ORF-Chefin Ingrid Thurnher hat angekündigt, dass der Sender die geplanten Budgetkürzungen der Dreierkoalition vor Gericht bekämpfen würde, falls sie tatsächlich kommen. Im Raum steht ein Einschnitt von bis zu 90 Millionen Euro ab 1. Jänner.
Warum das jetzt so brisant ist, zeigt der Kalender: In der kommenden Woche soll Finanzminister Markus Marterbauer seine Budgetrede halten. Danach könnte sich entscheiden, ob aus der Ankündigung ein konkreter Sparkurs wird. Für den ORF wäre das keine Randnotiz, sondern ein Eingriff, der Programmplanung, Rücklagen und womöglich einzelne Formate direkt betrifft.
Thurnher sagte, der Sender habe in den vergangenen Wochen „nach Maßgabe der Möglichkeiten alles unternommen, um auch der Politik zu kommunizieren, was das für den ORF bedeutet“. Juristen hielten den kurzfristigen Schritt der Regierung für tatsächlich verfassungswidrig, und der ORF würde die Maßnahme im Fall des Falles einklagen.

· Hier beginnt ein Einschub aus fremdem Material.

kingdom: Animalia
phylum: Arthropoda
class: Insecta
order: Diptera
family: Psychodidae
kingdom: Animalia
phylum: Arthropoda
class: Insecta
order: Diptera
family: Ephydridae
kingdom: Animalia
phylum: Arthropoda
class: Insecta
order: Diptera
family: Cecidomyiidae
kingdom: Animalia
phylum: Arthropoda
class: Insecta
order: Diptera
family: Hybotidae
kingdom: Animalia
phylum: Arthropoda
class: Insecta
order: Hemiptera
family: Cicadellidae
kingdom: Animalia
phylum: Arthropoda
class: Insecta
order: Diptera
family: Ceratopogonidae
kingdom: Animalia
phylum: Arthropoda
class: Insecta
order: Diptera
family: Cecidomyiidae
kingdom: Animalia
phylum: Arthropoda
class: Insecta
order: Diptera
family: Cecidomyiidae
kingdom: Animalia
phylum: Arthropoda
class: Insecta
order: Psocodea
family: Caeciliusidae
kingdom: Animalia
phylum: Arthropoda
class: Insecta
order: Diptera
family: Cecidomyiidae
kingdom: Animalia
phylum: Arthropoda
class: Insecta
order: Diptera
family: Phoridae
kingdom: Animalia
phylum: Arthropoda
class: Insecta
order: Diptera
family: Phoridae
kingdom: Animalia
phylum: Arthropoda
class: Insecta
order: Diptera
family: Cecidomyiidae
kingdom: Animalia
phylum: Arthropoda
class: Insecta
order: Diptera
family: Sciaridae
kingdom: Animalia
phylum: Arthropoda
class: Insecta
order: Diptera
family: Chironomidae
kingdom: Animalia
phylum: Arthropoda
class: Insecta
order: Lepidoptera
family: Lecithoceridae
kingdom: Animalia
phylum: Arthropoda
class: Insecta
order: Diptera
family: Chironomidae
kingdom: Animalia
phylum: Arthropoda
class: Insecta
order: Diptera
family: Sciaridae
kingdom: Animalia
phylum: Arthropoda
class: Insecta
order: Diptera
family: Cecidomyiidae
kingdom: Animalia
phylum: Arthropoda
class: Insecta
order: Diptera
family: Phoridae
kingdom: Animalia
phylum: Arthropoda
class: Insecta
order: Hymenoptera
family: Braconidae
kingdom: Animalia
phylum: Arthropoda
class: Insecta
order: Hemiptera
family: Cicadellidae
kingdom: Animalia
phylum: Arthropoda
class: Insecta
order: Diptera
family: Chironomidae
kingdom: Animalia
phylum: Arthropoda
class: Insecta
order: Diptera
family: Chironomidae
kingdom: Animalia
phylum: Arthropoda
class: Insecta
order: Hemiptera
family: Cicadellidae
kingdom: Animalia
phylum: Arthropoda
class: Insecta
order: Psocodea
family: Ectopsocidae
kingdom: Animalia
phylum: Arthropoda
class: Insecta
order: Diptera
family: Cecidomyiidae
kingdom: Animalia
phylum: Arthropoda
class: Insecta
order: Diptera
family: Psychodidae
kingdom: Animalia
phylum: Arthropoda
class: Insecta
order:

Die geplante Kürzung geht auf eine Initiative der ÖVP zurück und wird als Beitrag zur Budgetkonsolidierung beschrieben.
Gleichzeitig steht der ORF vor einem Widerspruch, der die Debatte schärfer macht. Der Sender meldete zuletzt seine besten Mai-Quoten seit zehn Jahren. Parallel dazu laufen interne Compliance-Prüfungen zu ORF-III-Produktionen, die laut ORF ernst genommen und umfassend überprüft werden, während der von Thurnher eingesetzte Transparenzbeirat an seinem Abschlussbericht arbeitet.
Die Sparpläne würden den ORF dennoch unter Druck setzen. Für das kommende Jahr rechnet der Sender damit, auf Reserven zurückgreifen zu müssen, wenn die Kürzungen greifen. Wenn dann kein Bewegungsspielraum mehr bleibt, müsse die Programmplanung für das übernächste Jahr frühzeitig mitgedacht werden. Zu den möglichen Folgen zählt das Ende der beiden ORF-1-Quizsendungen am frühen Abend; auch die Millionenshow mit Armin Assinger könnte im nächsten Jahr auslaufen.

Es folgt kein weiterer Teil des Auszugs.